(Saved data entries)
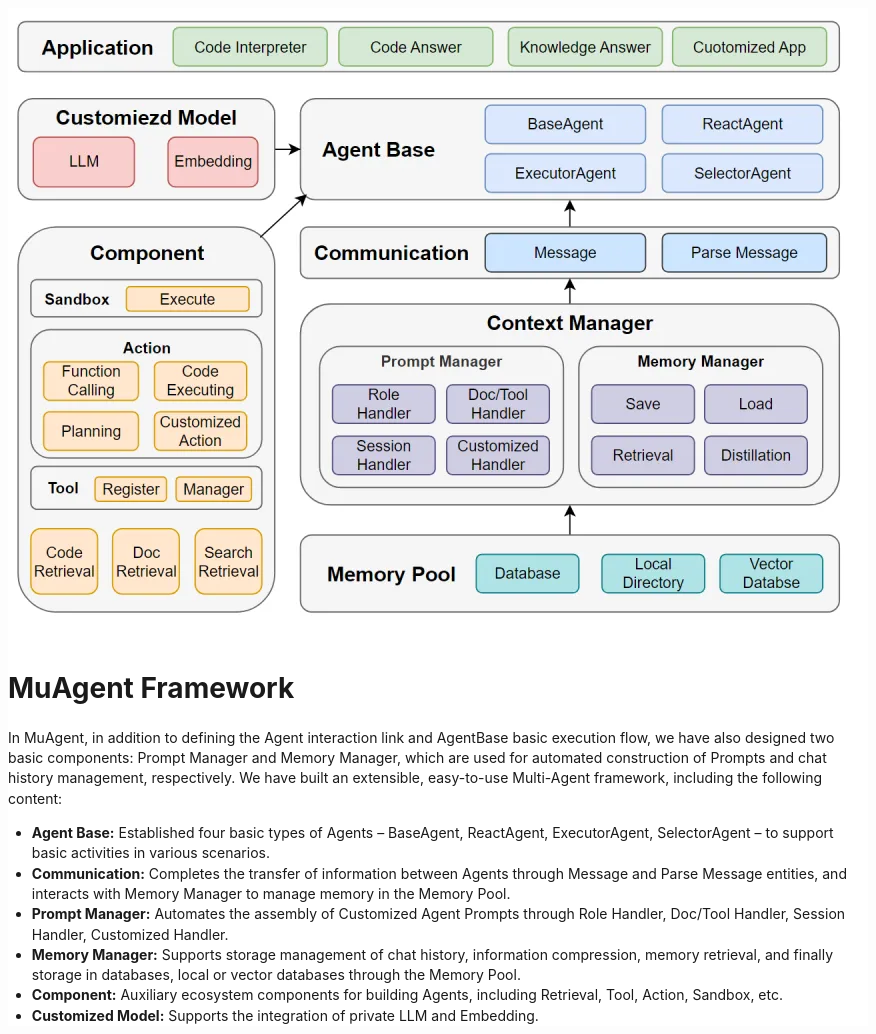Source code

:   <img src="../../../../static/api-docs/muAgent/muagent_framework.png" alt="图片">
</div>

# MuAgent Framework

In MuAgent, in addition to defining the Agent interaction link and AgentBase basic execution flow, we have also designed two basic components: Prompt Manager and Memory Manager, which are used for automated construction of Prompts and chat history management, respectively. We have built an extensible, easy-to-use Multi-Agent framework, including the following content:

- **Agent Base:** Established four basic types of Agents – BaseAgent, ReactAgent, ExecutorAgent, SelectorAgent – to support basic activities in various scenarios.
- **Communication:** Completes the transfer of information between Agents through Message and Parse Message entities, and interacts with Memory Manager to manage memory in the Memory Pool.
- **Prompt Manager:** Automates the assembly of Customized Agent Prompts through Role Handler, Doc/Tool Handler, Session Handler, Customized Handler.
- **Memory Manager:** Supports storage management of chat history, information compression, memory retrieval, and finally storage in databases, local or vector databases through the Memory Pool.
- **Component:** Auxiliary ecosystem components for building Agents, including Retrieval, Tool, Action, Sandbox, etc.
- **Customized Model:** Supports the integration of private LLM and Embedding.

▶ INSTRUCTIONS TO FOLLOW: Copy the entries word for word, starting at the very beginning and ending with the line that contains "# MuAgent Framework", including both ends. Leave the pictures out of your copy.

▶ SOLUTION:
Source code

:   <img src="../../../../static/api-docs/muAgent/muagent_framework.png" alt="图片">
</div>

# MuAgent Framework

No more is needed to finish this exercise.